== 网页正文 ==
2.主要试剂:pGRN83hTR 含全长人端粒酶RNA基因cDNA,由美国Cold Spring Harbor实验室Greider C.W. 教授惠赠。pBSTRT含人端粒酶催化亚单位部分基因cDNA,由本实验室克隆构建[2]。BamHⅠ,SalⅠ,MluⅠ,XbaⅠ(华美公司),T3,T7 RNA聚合酶(Promega公司),RNasin(GIBCO-BRL公司)。 甲酰胺,鲑精 DNA(ssDNA),硫酸葡聚糖,DTT(1,4-二巯苏糖醇), 购自Sigma公司。10×Dig-rNTPs,氮蓝四唑/五溴-四氯-三吲哚磷酸酯(NBT/ BCIP),Anti-digoxigenin-AP(BM公司),蛋白酶 K (Merck公司)。
3.探针制备:地高辛标记的hTR-cRNA探针: pGRN83hTR的MluⅠ酶切线性化片段 1 μg,5×RNA多聚酶缓冲液4 μl,100 mmol/L DTT 1 μl,10×Dig-rNTPs 2 μl, RNasin 0.5 μl,T7 RNA 聚合酶 1 μl,37 ℃孵育1 h,1%琼脂糖凝胶电泳检测转录产物, 然后经乙醇沉淀,于80%甲酰胺融解,-20℃保存。 hTRT-cRNA探针:pBSTRT经SalⅠ酶切线性化,用T3 RNA 聚合酶同上制备。hTR,hTRT-sense RNA探针:分别以SalⅠ, BamHⅠ线性化质粒,同上以Sp6,T7 RNA 聚合酶转录制备。
4.原位杂交:常规石蜡切片二甲苯脱蜡,乙醇水化。0.2 mmol/L HCl作用15 min。蛋白酶K消化(200 μg/ml),37 ℃,15~20 min。4%多聚甲醛处理10 min。95%冰乙醇脱水1~2 min。滴加杂交液20 μl/片(杂交液成分:50%甲酰胺,ssDNA 100 μg/ml,探针20 ng,50 mmol/L DTT,5×Denhardt液,5%硫酸葡聚糖,4×SSC),42℃反应16~20 h。2×SSC洗3次,55 ℃,每次20 min。0.2×SSC洗2次,室温,每次15 min。马血清(1∶100)封闭30 min,Anti-Digoxingenin-AP(1∶500)37 ℃孵育1 h。缓冲液Ⅰ(pH 7.5,Tris-HCl 100 mmol/L,NaCl 150 mmol/L)洗涤20 min,缓冲液Ⅲ(pH 9.5 Tris-HCl 100 mmol/L, NaCl 100 mmol/L,MgCl2 50 mmol/L)处理5 min。NBT/BCIP显色(175~450 μg/ml)30 min,终止,蛋白甘油封片。
5.结果判断:阳性信号为蓝紫色颗粒,hTR为胞核和胞质着色,而hTRT为胞质显色。阴性:细胞不显色。分级:弱阳性(+):阳性信号面积<25%;阳性(++):阳性信号面积达25%~50%;强阳性(+++):阳性信号面积>50%。阴性对照:分别以sense探针,不加探针及RNA酶处理切片为空白对照。
===
任务要求 1 |
按端粒酶原位杂交方法一文的说明,hTRT的阳性信号出现在细胞的哪个部位?
任务要求 2 |
请从端粒酶原位杂交方法一文的末句之后接续撰写。
所附数据无须参阅。
== 数据摘录 ==
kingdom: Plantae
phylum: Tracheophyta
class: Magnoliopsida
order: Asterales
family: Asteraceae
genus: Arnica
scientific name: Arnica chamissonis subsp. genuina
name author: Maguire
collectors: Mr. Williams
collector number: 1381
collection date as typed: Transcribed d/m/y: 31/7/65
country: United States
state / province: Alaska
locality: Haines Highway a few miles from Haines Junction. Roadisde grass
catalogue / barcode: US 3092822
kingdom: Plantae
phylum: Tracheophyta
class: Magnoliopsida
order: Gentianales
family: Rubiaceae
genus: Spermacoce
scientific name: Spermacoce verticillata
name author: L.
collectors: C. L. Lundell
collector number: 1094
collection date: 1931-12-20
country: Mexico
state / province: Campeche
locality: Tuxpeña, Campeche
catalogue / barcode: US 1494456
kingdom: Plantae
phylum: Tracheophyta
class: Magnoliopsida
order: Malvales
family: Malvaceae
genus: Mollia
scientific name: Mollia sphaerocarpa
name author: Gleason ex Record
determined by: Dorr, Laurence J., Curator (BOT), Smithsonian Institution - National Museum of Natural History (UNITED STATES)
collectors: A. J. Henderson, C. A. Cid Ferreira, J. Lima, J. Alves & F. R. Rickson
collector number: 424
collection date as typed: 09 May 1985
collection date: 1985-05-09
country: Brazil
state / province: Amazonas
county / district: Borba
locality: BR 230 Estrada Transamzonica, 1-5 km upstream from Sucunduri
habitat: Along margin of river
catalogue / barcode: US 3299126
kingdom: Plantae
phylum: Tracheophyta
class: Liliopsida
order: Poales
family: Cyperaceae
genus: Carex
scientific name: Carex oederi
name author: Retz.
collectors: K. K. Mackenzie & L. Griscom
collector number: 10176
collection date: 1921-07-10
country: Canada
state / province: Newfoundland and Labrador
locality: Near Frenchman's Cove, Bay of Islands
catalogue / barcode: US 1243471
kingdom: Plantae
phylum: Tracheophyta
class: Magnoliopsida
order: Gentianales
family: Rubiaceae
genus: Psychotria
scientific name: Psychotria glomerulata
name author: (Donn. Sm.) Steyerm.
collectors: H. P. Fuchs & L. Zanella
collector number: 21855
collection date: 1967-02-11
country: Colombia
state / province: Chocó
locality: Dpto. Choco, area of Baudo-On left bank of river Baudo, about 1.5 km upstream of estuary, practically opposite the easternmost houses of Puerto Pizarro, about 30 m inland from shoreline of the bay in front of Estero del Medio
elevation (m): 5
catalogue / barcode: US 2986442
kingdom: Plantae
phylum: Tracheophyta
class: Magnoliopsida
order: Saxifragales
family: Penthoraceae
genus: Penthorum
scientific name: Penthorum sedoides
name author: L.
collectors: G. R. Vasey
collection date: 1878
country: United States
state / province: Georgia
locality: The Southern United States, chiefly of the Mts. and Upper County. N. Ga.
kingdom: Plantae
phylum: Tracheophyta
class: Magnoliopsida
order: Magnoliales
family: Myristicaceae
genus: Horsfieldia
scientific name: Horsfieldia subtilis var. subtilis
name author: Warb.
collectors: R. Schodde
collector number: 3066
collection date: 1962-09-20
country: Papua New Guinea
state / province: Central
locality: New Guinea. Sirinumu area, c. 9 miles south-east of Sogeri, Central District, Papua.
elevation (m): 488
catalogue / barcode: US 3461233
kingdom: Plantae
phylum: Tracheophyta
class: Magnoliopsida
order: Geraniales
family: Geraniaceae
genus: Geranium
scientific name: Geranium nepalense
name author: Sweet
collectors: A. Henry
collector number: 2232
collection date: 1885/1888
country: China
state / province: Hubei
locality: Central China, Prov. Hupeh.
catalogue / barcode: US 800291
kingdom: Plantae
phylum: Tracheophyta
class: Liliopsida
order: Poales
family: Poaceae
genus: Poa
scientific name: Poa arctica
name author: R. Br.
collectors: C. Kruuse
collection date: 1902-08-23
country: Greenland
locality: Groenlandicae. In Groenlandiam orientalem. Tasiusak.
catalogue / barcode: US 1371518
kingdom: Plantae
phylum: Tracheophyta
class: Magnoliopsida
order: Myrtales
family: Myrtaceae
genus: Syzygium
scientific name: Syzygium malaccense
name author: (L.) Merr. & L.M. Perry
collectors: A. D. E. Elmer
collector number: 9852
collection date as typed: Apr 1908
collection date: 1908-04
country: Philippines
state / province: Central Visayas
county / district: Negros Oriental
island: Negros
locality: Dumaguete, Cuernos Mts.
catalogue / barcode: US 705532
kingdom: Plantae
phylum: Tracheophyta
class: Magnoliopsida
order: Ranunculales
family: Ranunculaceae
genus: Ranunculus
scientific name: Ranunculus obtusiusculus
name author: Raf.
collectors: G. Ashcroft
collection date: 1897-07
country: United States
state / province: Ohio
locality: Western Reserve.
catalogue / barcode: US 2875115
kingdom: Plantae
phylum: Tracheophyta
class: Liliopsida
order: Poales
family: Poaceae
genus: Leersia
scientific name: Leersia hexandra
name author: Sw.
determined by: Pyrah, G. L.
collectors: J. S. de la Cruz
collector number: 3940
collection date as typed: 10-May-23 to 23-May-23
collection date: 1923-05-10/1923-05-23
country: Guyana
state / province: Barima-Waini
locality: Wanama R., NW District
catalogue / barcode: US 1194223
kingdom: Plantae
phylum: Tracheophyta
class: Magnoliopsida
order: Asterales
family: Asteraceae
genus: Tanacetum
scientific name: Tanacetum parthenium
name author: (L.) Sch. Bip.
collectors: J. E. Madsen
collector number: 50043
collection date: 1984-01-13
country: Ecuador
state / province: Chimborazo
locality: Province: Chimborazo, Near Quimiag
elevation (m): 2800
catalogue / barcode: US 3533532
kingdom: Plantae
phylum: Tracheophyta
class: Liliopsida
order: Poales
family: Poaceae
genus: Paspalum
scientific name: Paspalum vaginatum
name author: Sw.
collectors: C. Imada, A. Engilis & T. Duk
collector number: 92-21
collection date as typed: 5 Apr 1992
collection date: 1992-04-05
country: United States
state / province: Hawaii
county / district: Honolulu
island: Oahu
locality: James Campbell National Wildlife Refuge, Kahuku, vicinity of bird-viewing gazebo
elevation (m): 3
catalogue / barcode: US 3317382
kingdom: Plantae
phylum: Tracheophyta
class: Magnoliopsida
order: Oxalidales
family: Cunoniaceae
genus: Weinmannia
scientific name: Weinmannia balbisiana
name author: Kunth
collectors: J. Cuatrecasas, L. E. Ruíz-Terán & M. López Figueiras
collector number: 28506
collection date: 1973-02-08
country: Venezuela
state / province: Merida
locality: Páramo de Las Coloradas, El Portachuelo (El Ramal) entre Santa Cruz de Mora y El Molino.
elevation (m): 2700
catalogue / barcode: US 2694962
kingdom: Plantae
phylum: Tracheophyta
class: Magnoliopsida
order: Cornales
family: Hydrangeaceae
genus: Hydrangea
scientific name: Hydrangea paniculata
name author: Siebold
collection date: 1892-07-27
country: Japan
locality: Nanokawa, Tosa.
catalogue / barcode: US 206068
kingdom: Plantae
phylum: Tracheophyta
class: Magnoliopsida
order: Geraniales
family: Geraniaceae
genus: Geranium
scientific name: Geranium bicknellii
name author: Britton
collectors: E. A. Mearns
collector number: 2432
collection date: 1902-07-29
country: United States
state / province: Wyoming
===
输出结果 1 |
hTRT的阳性信号表现为胞质显色。

输出结果 2 |
6.统计学处理:χ2检验。
结果
1.hTR的表达:hTR阳性信号位于胞质或胞核内,呈蓝紫色颗粒。78 例癌标本中,66例hTR表达,阳性率为85%。其中阳性检出分别为乳腺癌15/16(图1),结直肠癌17/20(图2),膀胱癌8/10,肺癌6/8,胃癌6/8,食管癌5/6。癌旁组织:78例癌中,2例结直肠癌癌旁病变为阳性,阳性率为3%。其余均阴性。20例癌前病变中,4例hTR表达,阳性率为20%,其中,13例肠腺瘤(Ⅰ~Ⅲ级)中阳性3例(图3)。6例伴不典型增生的乳腺增生症为阴性,1例乳腺导管内乳头状瘤阳性。28例良性肿瘤及良性病变中,均无hTR表达。经统计学分析: 癌组织中hTR的表达阳性率较癌前病变,良性病变差异有显著性(P<0.01)。而各癌组间差异无显著性(P>0.05)。与癌的分期、分级的关系见表1~3。端粒酶基因表达水平与癌的分级,分期及淋巴结转移呈正相关趋势。
2.hTRT的表达:hTRT阳性信号位于胞质内。78例癌标本中,64 例hTRT表达,阳性率为82%。其中阳性检出分别为乳腺癌14/16(图4),结直肠癌18/20(图5),膀胱癌8/10,肺癌6/8,胃癌6/8,食管癌5/6例。癌旁组织:78例癌中,3例结直肠癌、1例子宫内膜癌的癌旁病变中有阳性信号,阳性率占5%。其余癌组织周围的正常组织为阴性。20例癌前病变中,3例hTRT阳性,其中,13例肠腺瘤(Ⅰ~Ⅲ级)中有2例阳性(图6),6例伴不典型增生的乳腺增生症阴性,1例乳腺导管内乳头状瘤阳性。28例良性肿瘤及良性病变中,hTRT总阳性率为6%。经统计学分析:癌组织中hTRT的表达阳性率较癌前病变、良性病变差异有显著性(P<0.01)。而各癌组间差异无显著性(P>0.05)。与癌的分期、分级的关系见表1~3。